ACTION ITEM :: From the passage on the housing crisis below, quote everything from "Every piece of" down to "the riskiest loans).".

READING PASSAGE ::
....
Instead of learning from this experience, however, many on the right have chosen to rewrite history. Back then, they thought things were great, and their only complaint was that the government was getting in the way of even more mortgage lending; now they claim that government policies, somehow dictated by liberals even though the G.O.P. controlled both Congress and the White House, were promoting excessive borrowing and causing all the problems.

Every piece of this revisionist history has been refuted in detail. No, the government didn’t force banks to lend to Those People; no, Fannie Mae and Freddie Mac didn’t cause the housing bubble (they were doing relatively little lending during the peak bubble years); no, government-sponsored lenders weren’t responsible for the surge in risky mortgages (private mortgage issuers accounted for the vast majority of the riskiest loans).

But the zombie keeps shambling on – and here’s Mr. Rubio Tuesday night: "This idea – that our problems were caused by a government that was too small – it’s just not true. In fact, a major cause of our recent downturn was a housing crisis created by reckless government policies." Yep, it’s the full zombie.
The only accusation he left out was that Republicans were responsible for keeping the space aliens away from us, thus nullifying our chances for economic recovery. But, let us take a look at the record, given that Krugman has made some very important claims.
....
DATA SHOWN ::
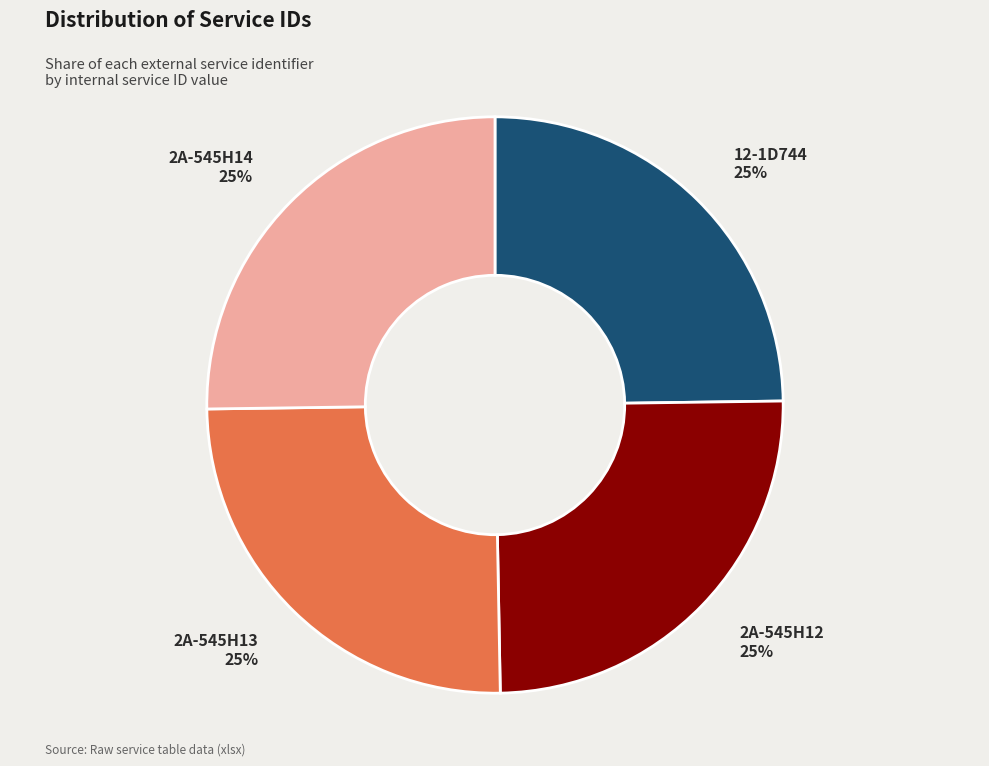

How many slices are in this pie chart?

4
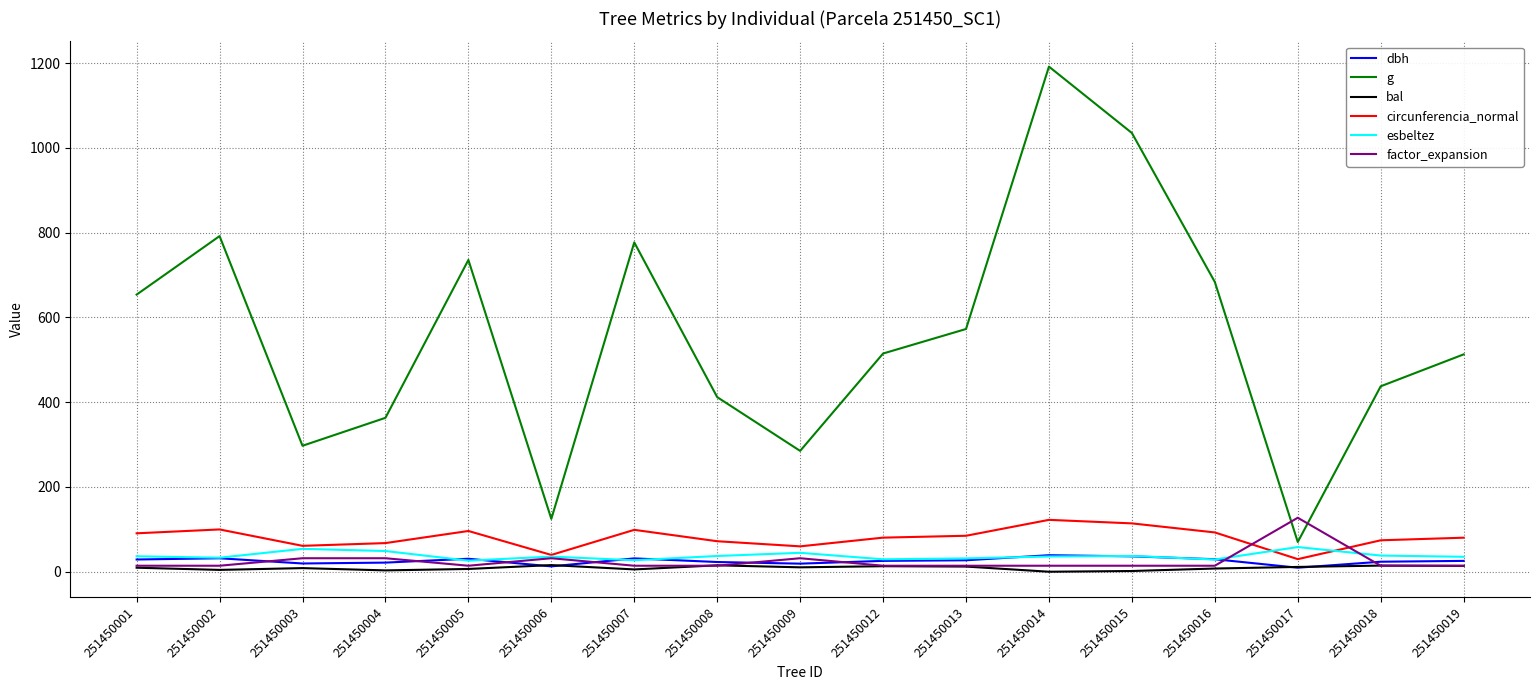

Which series has the largest total across all categories?

g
....
RESPONSE BELOW ::
Every piece of this revisionist history has been refuted in detail. No, the government didn’t force banks to lend to Those People; no, Fannie Mae and Freddie Mac didn’t cause the housing bubble (they were doing relatively little lending during the peak bubble years); no, government-sponsored lenders weren’t responsible for the surge in risky mortgages (private mortgage issuers accounted for the vast majority of the riskiest loans).